Given records
□ □ □ □ □

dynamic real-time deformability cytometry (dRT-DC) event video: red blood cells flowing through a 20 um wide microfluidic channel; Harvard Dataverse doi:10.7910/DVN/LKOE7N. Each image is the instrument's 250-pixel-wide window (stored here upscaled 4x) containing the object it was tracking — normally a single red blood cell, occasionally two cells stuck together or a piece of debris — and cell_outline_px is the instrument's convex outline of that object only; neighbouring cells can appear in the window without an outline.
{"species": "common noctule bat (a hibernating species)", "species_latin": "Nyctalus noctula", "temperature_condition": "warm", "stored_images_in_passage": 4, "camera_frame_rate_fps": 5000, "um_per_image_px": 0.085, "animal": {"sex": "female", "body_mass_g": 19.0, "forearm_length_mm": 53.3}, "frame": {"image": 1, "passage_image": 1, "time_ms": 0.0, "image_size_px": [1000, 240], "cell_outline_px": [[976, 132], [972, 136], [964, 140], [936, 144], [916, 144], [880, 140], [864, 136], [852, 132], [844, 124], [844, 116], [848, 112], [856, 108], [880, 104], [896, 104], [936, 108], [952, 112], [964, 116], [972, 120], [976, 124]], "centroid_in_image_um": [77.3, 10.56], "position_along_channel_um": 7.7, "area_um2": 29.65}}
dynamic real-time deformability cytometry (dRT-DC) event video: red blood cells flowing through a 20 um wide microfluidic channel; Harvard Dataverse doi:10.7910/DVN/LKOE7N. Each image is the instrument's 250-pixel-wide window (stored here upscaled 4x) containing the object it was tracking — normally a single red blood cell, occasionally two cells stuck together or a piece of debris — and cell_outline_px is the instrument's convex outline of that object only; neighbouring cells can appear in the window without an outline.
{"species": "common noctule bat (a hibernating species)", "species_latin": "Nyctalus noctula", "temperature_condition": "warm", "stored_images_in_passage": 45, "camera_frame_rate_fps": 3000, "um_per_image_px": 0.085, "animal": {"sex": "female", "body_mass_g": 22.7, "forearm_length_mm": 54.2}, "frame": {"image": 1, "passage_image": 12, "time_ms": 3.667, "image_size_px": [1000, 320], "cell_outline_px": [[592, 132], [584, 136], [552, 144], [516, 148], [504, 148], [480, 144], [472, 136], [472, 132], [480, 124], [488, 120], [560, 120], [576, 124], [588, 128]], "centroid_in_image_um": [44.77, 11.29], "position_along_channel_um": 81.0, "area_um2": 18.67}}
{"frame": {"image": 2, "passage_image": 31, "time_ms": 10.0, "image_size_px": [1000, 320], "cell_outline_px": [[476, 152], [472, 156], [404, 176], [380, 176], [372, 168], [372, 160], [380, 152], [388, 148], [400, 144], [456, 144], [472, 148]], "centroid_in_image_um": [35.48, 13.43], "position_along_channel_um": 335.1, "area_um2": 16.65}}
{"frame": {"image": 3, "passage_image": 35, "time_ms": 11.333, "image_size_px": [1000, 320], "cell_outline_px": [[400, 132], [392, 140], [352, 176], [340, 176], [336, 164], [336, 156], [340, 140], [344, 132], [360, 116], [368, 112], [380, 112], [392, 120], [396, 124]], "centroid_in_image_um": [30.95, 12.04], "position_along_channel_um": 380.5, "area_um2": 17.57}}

□ □ □ □ □

Exercise aim
Go through the records and print each one exactly.

Exercise result
dynamic real-time deformability cytometry (dRT-DC) event video: red blood cells flowing through a 20 um wide microfluidic channel; Harvard Dataverse doi:10.7910/DVN/LKOE7N. Each image is the instrument's 250-pixel-wide window (stored here upscaled 4x) containing the object it was tracking — normally a single red blood cell, occasionally two cells stuck together or a piece of debris — and cell_outline_px is the instrument's convex outline of that object only; neighbouring cells can appear in the window without an outline.
{"species": "common noctule bat (a hibernating species)", "species_latin": "Nyctalus noctula", "temperature_condition": "warm", "stored_images_in_passage": 4, "camera_frame_rate_fps": 5000, "um_per_image_px": 0.085, "animal": {"sex": "female", "body_mass_g": 19.0, "forearm_length_mm": 53.3}, "frame": {"image": 1, "passage_image": 1, "time_ms": 0.0, "image_size_px": [1000, 240], "cell_outline_px": [[976, 132], [972, 136], [964, 140], [936, 144], [916, 144], [880, 140], [864, 136], [852, 132], [844, 124], [844, 116], [848, 112], [856, 108], [880, 104], [896, 104], [936, 108], [952, 112], [964, 116], [972, 120], [976, 124]], "centroid_in_image_um": [77.3, 10.56], "position_along_channel_um": 7.7, "area_um2": 29.65}}
dynamic real-time deformability cytometry (dRT-DC) event video: red blood cells flowing through a 20 um wide microfluidic channel; Harvard Dataverse doi:10.7910/DVN/LKOE7N. Each image is the instrument's 250-pixel-wide window (stored here upscaled 4x) containing the object it was tracking — normally a single red blood cell, occasionally two cells stuck together or a piece of debris — and cell_outline_px is the instrument's convex outline of that object only; neighbouring cells can appear in the window without an outline.
{"species": "common noctule bat (a hibernating species)", "species_latin": "Nyctalus noctula", "temperature_condition": "warm", "stored_images_in_passage": 45, "camera_frame_rate_fps": 3000, "um_per_image_px": 0.085, "animal": {"sex": "female", "body_mass_g": 22.7, "forearm_length_mm": 54.2}, "frame": {"image": 1, "passage_image": 12, "time_ms": 3.667, "image_size_px": [1000, 320], "cell_outline_px": [[592, 132], [584, 136], [552, 144], [516, 148], [504, 148], [480, 144], [472, 136], [472, 132], [480, 124], [488, 120], [560, 120], [576, 124], [588, 128]], "centroid_in_image_um": [44.77, 11.29], "position_along_channel_um": 81.0, "area_um2": 18.67}}
{"frame": {"image": 2, "passage_image": 31, "time_ms": 10.0, "image_size_px": [1000, 320], "cell_outline_px": [[476, 152], [472, 156], [404, 176], [380, 176], [372, 168], [372, 160], [380, 152], [388, 148], [400, 144], [456, 144], [472, 148]], "centroid_in_image_um": [35.48, 13.43], "position_along_channel_um": 335.1, "area_um2": 16.65}}
{"frame": {"image": 3, "passage_image": 35, "time_ms": 11.333, "image_size_px": [1000, 320], "cell_outline_px": [[400, 132], [392, 140], [352, 176], [340, 176], [336, 164], [336, 156], [340, 140], [344, 132], [360, 116], [368, 112], [380, 112], [392, 120], [396, 124]], "centroid_in_image_um": [30.95, 12.04], "position_along_channel_um": 380.5, "area_um2": 17.57}}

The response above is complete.